# We're all arguing over the BEST cube right now, but what about the WORST cube?



## TheBadassWoopa (Apr 16, 2011)

What do you guys think is the WORST cube EVER!!!!!


----------



## StachuK1992 (Apr 16, 2011)

Type B with chapstick. (cube that's accesible)
Demon cube( any)


----------



## JyH (Apr 16, 2011)

YJ Crazy Foot, I bought it expecting a great new speedcube to use before my first competition, but my times just flew up! I even used Lubix on it!! It took me an entire syringe to lube 1 side!


----------



## Andrew Ricci (Apr 16, 2011)

JyH said:


> YJ Crazy Foot, I bought it expecting a great new speedcube to use before my first competition, but my times just flew up! I even used Lubix on it!! It took me an entire syringe to lube 1 side!


 
I lol'd.


----------



## 5BLD (Apr 16, 2011)

Cubes you get in those bags on airplanes... I don't know how people can even solve them without going insane!


----------



## Erzz (Apr 16, 2011)

type B edges, lingyun corners, and a rubik's core is pretty bad


----------



## Anonymous (Apr 16, 2011)

Such a mean cube. I try to solve it, but it pushes me away and says "get off me, man."

Serious answer would probably be a new Rubik's Brand. They tend to be very bad.


----------



## TheBadassWoopa (Apr 16, 2011)

LOLZ


----------



## 5BLD (Apr 16, 2011)

Lol I think you should spray silicone all over that cube, and do pestvic's mod on it... 
I use a rubiks brand tho


----------



## Jedi5412 (Apr 16, 2011)

Cube 4 you 

No questions answered watch my video on how my cube pops and theyll explain everything


----------



## tx789 (Apr 16, 2011)

$2 shop they lock up and pop and some can't even be disammbled because the plasticis so weak. There're not good to use for anyone. They may have titles that won't stay on or sticker worse than rubik


----------



## Godmil (Apr 16, 2011)

I've got a few cheap puzzle 3x3's (sudoku, maze, etc.) they are a nightmare to turn, and when I tried an U-perm on one the whole top layer exploded.


----------



## 300SpartanX (Apr 16, 2011)

CUBE4YOU DIY by farrrrrr!!


----------



## Jedi5412 (Apr 16, 2011)

300SpartanX said:


> CUBE4YOU DIY by farrrrrr!!


 
AGREED


----------



## TheBadassWoopa (Apr 16, 2011)

300SpartanX said:


> CUBE4YOU DIY by farrrrrr!!


 
my friend has a cube4you DIY and it works like a dream. It's better than my Haiyan's cube!


----------



## Blablabla (Apr 16, 2011)

Toysmith cube. It's so awful. Instead of springs and screws (or rivets) it has this really werid mechanism where the core and the cente piece are joined by a plastic ball (?), like those found on articulated dolls. It was pretty, though.


----------



## d4m4s74 (Apr 16, 2011)

I've used some great rubik's brand cubes, (okay, I tried like 20 or 30 until I found a good one, but still)
Didn't take it home, it was for one of the students (at the workshop at nemo)


----------



## Cubenovice (Apr 16, 2011)

During the NEMO workshops I found VERY large differences in the Rubik's cubes (straight from the bulk cartons).
Some almost impossible to turn, others loose as a goose but offcourse no corner cutting abillities.

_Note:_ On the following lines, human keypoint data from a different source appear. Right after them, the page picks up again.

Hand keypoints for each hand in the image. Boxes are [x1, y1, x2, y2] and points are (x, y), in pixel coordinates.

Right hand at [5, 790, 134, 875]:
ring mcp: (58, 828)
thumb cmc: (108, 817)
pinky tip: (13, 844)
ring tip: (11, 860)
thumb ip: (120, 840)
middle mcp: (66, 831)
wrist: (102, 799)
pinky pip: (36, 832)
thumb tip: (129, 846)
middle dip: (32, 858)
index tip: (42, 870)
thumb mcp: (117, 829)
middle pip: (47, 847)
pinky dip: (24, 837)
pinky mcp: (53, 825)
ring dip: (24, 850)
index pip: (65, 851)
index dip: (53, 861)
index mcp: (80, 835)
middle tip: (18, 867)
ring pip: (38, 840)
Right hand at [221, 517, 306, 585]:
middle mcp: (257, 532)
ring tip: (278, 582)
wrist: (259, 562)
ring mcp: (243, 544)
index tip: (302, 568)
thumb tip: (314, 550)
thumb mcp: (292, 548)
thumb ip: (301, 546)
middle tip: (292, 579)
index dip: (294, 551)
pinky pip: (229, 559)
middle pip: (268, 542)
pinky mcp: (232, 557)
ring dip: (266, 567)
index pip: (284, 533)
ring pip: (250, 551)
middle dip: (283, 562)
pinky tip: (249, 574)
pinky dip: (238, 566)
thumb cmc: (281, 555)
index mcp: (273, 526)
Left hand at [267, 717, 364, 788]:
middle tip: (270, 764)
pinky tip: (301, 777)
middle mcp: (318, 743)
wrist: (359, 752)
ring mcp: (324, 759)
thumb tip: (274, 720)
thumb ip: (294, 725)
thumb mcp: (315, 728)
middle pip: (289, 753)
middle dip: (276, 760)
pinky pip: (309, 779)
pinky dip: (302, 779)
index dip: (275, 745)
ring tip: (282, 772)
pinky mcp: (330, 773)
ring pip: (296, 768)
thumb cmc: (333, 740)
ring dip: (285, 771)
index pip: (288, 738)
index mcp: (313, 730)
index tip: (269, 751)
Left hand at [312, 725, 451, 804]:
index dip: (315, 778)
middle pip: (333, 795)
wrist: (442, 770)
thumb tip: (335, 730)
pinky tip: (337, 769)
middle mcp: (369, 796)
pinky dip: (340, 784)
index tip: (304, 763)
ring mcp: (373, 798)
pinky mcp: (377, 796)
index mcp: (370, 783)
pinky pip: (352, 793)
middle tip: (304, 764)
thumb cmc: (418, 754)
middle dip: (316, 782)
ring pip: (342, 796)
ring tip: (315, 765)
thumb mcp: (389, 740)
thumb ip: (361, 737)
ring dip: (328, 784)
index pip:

My worst cube is a promotion cube I picked up at the Reiffenauser stand at the K2010 plastics trade fair: very, very hard hard to turn and he plastic has a very weird feel to it.


----------



## sa11297 (Apr 16, 2011)

how about the most overrated cube?


----------



## bluecloe45 (Apr 16, 2011)

Type FII With Joeys Urine.


----------



## sa11297 (Apr 16, 2011)

http://www.lightake.com/detail.do/sku.5CM_2x2x2_XY_Magic_Cube_White-37002

i have one. it broke in two seconds. it turns like it wasnt meant to be turned.


----------



## Edward (Apr 17, 2011)

The Pink abomination (from full sail) 
felt bad man


----------



## xFear of Napalm (Apr 17, 2011)

I once bought a dollar store cube, and by the last F2L slot, it had left a trail of plastic shards and I had to throw it away. (LOL) One could say "Well, what did you expect from a dollar store cube?", Bu I've actually gotten a decent cube for one from a dollar store before, but just not that time.


----------



## waffle=ijm (Apr 17, 2011)




----------



## Zubon (Apr 17, 2011)

My $1 keychain cube that I sometimes play with on the train.


----------



## Andreaillest (Apr 17, 2011)

Demon cube.


----------



## Phlippieskezer (Apr 17, 2011)

My over-modded JSK clone. lol
It pops if you go any more than 2 tps. You have to be veeeeery careful if you want a "popless" solve...

Maybe not the worst _ever_ cube, but pretty horrible nevertheless. I cannot tell you how many time I've tried to picked it up do nothing but one turn, usually R, only to have 6 cubies (if not more) suddenly flying around the room in different directions. lol

[EDIT]: I should make a video review on it some time, just for lolz. "As you can see, it's a very good-" BOOM!


----------



## guinepigs rock (Apr 17, 2011)

Alpha feng v


----------



## antoineccantin (Apr 17, 2011)

guinepigs rock said:


> Alpha feng v


 
Definitely not! It owns at OH!


----------



## crashdummy001 (Apr 17, 2011)

lubix guhong elite. why? too low quality/price ratio.


----------



## Jostle (Apr 17, 2011)

sa11297 said:


> how about the most overrated cube?


 
Well, based on recent threads, I'd say Elite guhong


----------



## TheBadassWoopa (Apr 17, 2011)

WHAT ARE YOU ON ABOUT!!!!!!!!! IT IS LIKE THE BEST CUBE EVER!! It is a bit pricy but it is almost perfect.


----------



## Micael (Apr 17, 2011)

I once bought one for 1$ in a cheap store. I start playing with it as I was leaving the store. I was barely able to use it and it broke as I was reaching the first trash 100m away.


----------



## somerandomkidmike (Apr 19, 2011)

I got a cheap $1 cube when I was bored, and I did a 180 degree turn and it broke. Somehow two sides unscrewed, and one of the edge pieces broke.


----------



## yomaster (Apr 19, 2011)

Some Rubik's storebought cubes.


----------



## maggot (Apr 19, 2011)

i have a dollarstore cube that is like an out of the box rubiks for turning, however the pieces are completely hollow. the stickers are holographic designs and it is impossible to tell between the goldish color and the silver color. the color scheme is off. it feels like it will break after a few more solves. it feels sturdy, however, the amount of force you have to use to turn a layer will eventually snap something, rendering it useless. its actually not even a novelty in my eyes. its a piece of ****


----------